While the test is not timed, teachers posted comments about proctoring sessions in which students went well beyond three hours, with children experiencing meltdowns and testing burnout as the exam dragged on, Deutermann said.

In Valley Stream, however, the testing sessions seem to have gone without a hitch, according to school officials. In District 30, students took under two hours, on average, to complete the first part of the exam, and under three hours for the second. In District 13, spokeswoman Grace Kwon said, “Every child was allowed to take the time they needed to take the test … There was no reason for students to feel rushed, stressed or under pressure. If certain students didn’t finish during the block of time, they were taken into another room and allowed to finish the test.”

The tests were originally intended to measure students’ ability to meet or exceed higher-learning standards adopted by the State Board of Regents in 2010, with the aim of assessing at least 95 percent of all students every year.

But according to Deutermann, evaluating student learning based on test-taking performance is a flawed educational strategy — one in which schools unduly prioritize tests in shaping curriculum. Good tests follow criteria that make them “diagnostic in nature…,” she said. “They don’t lead the classroom instruction. They are a result of classroom instruction … it’s like putting the cart before the horse.”

This message seems to be resonating across school districts. The prevailing view among administrators in Valley Stream schools is that statewide testing data offers limited insight into students’ academic progress, and that a variety of other evaluation methods in combination with state tests provide a more complete picture.

“The practice of Valley Stream 24 has always been to use a variety of assessment tools in evaluating student performance and growth,” Superintendent Dr. Don Sturz said. “These include authentic assessment methods, in-class participation, creating and using rubrics, assessing student performance in group activities, in-class testing, ability to understand and complete classroom and homework assignments, and performance on state standardized tests. No one method takes precedence over the others.”

District 13 “uses a variety of formative and summative assessments to monitor student learning and growth,” such as “project-based learning assessments along with local assessments from our ELA, math, science, and social studies programs,” said Superintendent Dr. Judith LaRocca. “Student data is used to identify individual strengths and areas for growth so that teachers can work to meet the needs of all learners in our district.

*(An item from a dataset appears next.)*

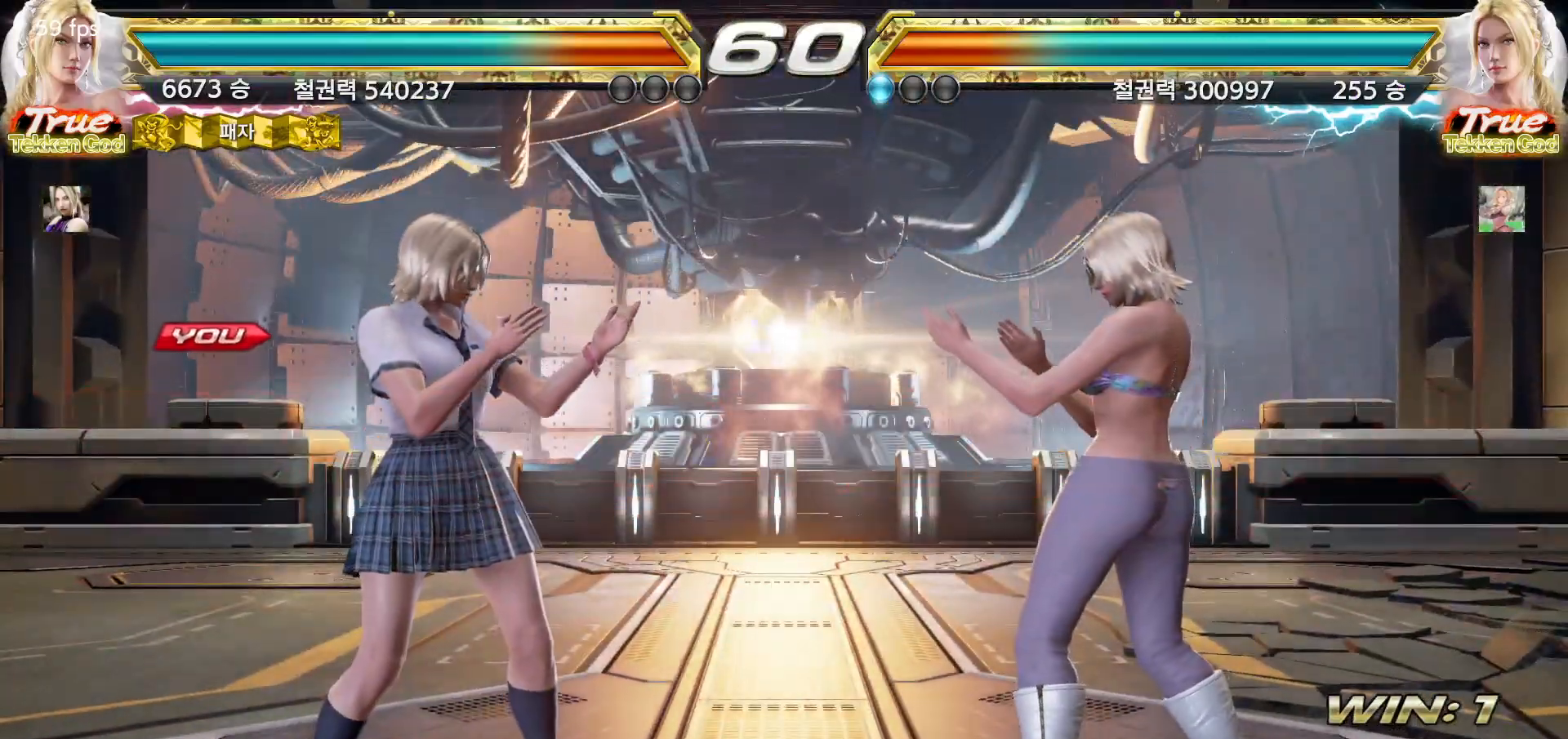
{"buttons": [], "left_stick": "center", "events": []}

State assessments are only one part of a student’s academic achievement and must be reviewed with other data to inform our important work with students.”

“As a district, we utilize many sources of data, including formative assessments as well as information gained from authentic tasks over the course of the school year, to develop our curriculum,” said district 30 superintendent Dr. Nicholas Sterling. “Additionally, through our hands-on learning approach, our administrators and teachers get to know our students and their individual strengths and areas in need of improvement. The state assessments represent only one source of data regarding students’ academic growth.”

The State Education Department appears to emphasize being sensitive to parents’ testing preferences for their children and catering to schools’ learning and resource needs in fulfilling state testing requirements. The department has affirmed that no school should fear losing out on federal aid or school improvement funds because of low test-taking rates. Even as an increasing number of parents decide to boycott state assessments, state officials have stated that schools will not be penalized as a result.

And thanks to parents’ pushback by way of the opt-out movement, Deutermann said, schools have been able to decouple state testing scores from teacher evaluations.

Nonetheless, consistently low test-taking rates still affect a school’s perceived academic reputation. “Schools still get ranked, sorted, labeled based on test scores,” Deutermann said. “You will have a handful of districts who are worried about their legacy.”